一束白菊安靜地躺在黑色大理石墓碑前。照片上的男人眉宇軒昂,笑容乾淨,如同秋日裡溫暖的陽光。
「岑御廚的手藝越來越好了,哀家甚是滿意。」顏小沫啃著紅燒豬蹄,稱讚道,「賢妻良母指日可待。」
岑鏡白她一眼:「饒了我吧,我現在可是單身主義者。」
「嘖,失敗兩次就放棄了?愛迪生髮明燈泡都試驗了上千次。你也是天才,得多嘗試各種材料,才能找到生命中的光明!」顏小沫邊吃邊道,「我老公也是跟我求婚100回才成功的,你還有98次機會呢!」
岑鏡默默點燃了飯桌上的燭臺。
顏小沫問道:「大白天的你幹嗎?」
「給你老公點個蠟。」
「靠,你這是咒我當寡婦吶!」
岑鏡眸裡映著幽亮的燭光,淡淡說道:「你不想當寡婦,我也不想。可我覺得自己真是寡婦命,所以乾脆不禍害人了。」
顏小沫放下筷子,情緒也低落下來:「這事兒怪我。李維是我介紹給你的,本來以為是個靠譜的貨,誰知道……」
「別多想,和你沒關係。」岑鏡喝著湯道,「他一開始針對的就是我,就算沒有你,他也會想辦法接近我的。」
顏小沫打了個激靈:「我現在想想都後怕。你在李維身邊那麼久,這傢伙得有多少機會下手啊!可他後來為什麼又放了你呢?」
「也許是良心發現,也許……」岑鏡垂下眼,「我只知道,到了最後,他的第五個目標不是我,而是他自己。」
「你說,會不會是他愛上了你?所以放棄復仇了?」顏小沫眯起眼猜測道。
「怎麼可能?他都結婚了!」岑鏡臉色一冷,「姓李的根本是個大騙子,奧斯卡不頒獎給他簡直浪費。」
罵得正順嘴,門鈴忽然響了。
岑鏡走過去,從鷹眼望了望,發現外面沒人。
她開啟門,看到門口擺著一盆綠色植物。莖叢濃密,草葉纖細,散發著清馨的淡香,正是李維電腦桌面背景裡的那盆野草。
岑鏡心中一跳,匆忙追了出去。她穿著拖鞋奔到樓下,左右張望,卻沒從來來往往的人群裡尋到那個熟悉的、高瘦的身影。
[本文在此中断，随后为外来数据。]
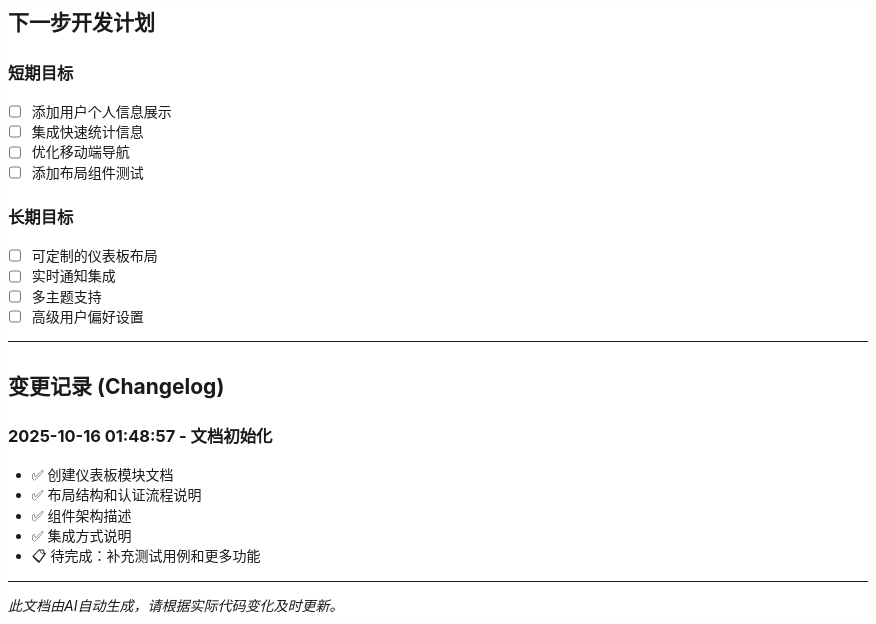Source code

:## 下一步开发计划

### 短期目标
- [ ] 添加用户个人信息展示
- [ ] 集成快速统计信息
- [ ] 优化移动端导航
- [ ] 添加布局组件测试

### 长期目标
- [ ] 可定制的仪表板布局
- [ ] 实时通知集成
- [ ] 多主题支持
- [ ] 高级用户偏好设置

---

## 变更记录 (Changelog)

### 2025-10-16 01:48:57 - 文档初始化
- ✅ 创建仪表板模块文档
- ✅ 布局结构和认证流程说明
- ✅ 组件架构描述
- ✅ 集成方式说明
- 📋 待完成：补充测试用例和更多功能

---

*此文档由AI自动生成，请根据实际代码变化及时更新。*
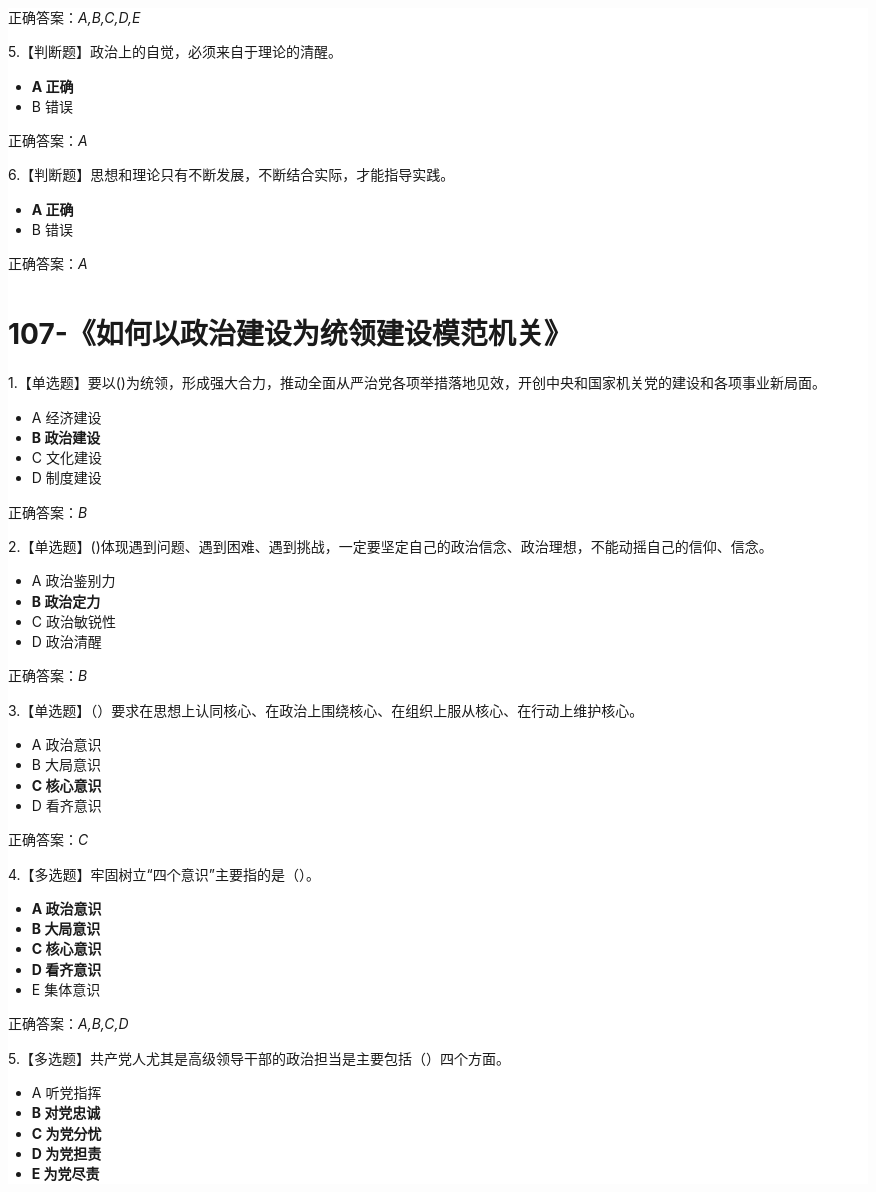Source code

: 正确答案：*A,B,C,D,E*

5.【判断题】政治上的自觉，必须来自于理论的清醒。
+ **A 正确**
+ B 错误

正确答案：*A*

6.【判断题】思想和理论只有不断发展，不断结合实际，才能指导实践。
+ **A 正确**
+ B 错误

正确答案：*A*


# 107-《如何以政治建设为统领建设模范机关》
1.【单选题】要以()为统领，形成强大合力，推动全面从严治党各项举措落地见效，开创中央和国家机关党的建设和各项事业新局面。
+ A 经济建设
+ **B 政治建设**
+ C 文化建设
+ D 制度建设

正确答案：*B*

2.【单选题】()体现遇到问题、遇到困难、遇到挑战，一定要坚定自己的政治信念、政治理想，不能动摇自己的信仰、信念。
+ A 政治鉴别力
+ **B 政治定力**
+ C 政治敏锐性
+ D 政治清醒

正确答案：*B*

3.【单选题】（）要求在思想上认同核心、在政治上围绕核心、在组织上服从核心、在行动上维护核心。
+ A 政治意识
+ B 大局意识
+ **C 核心意识**
+ D 看齐意识

正确答案：*C*

4.【多选题】牢固树立“四个意识”主要指的是（）。
+ **A 政治意识**
+ **B 大局意识**
+ **C 核心意识**
+ **D 看齐意识**
+ E 集体意识

正确答案：*A,B,C,D*

5.【多选题】共产党人尤其是高级领导干部的政治担当是主要包括（）四个方面。
+ A 听党指挥
+ **B 对党忠诚**
+ **C 为党分忧**
+ **D 为党担责**
+ **E 为党尽责**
走回公寓,看到顏小沫已經把那盆草搬進了屋,正埋頭在植物旁邊嗅著。
「這花還挺香的。」
「這是花嗎?」岑鏡皺著鼻子研究了一番,「我看就是野草。」
那傢伙送的東西也忒寒酸,真把她當根草了。不過檸檬的味道聞起來還挺舒心的,就勉強收下吧。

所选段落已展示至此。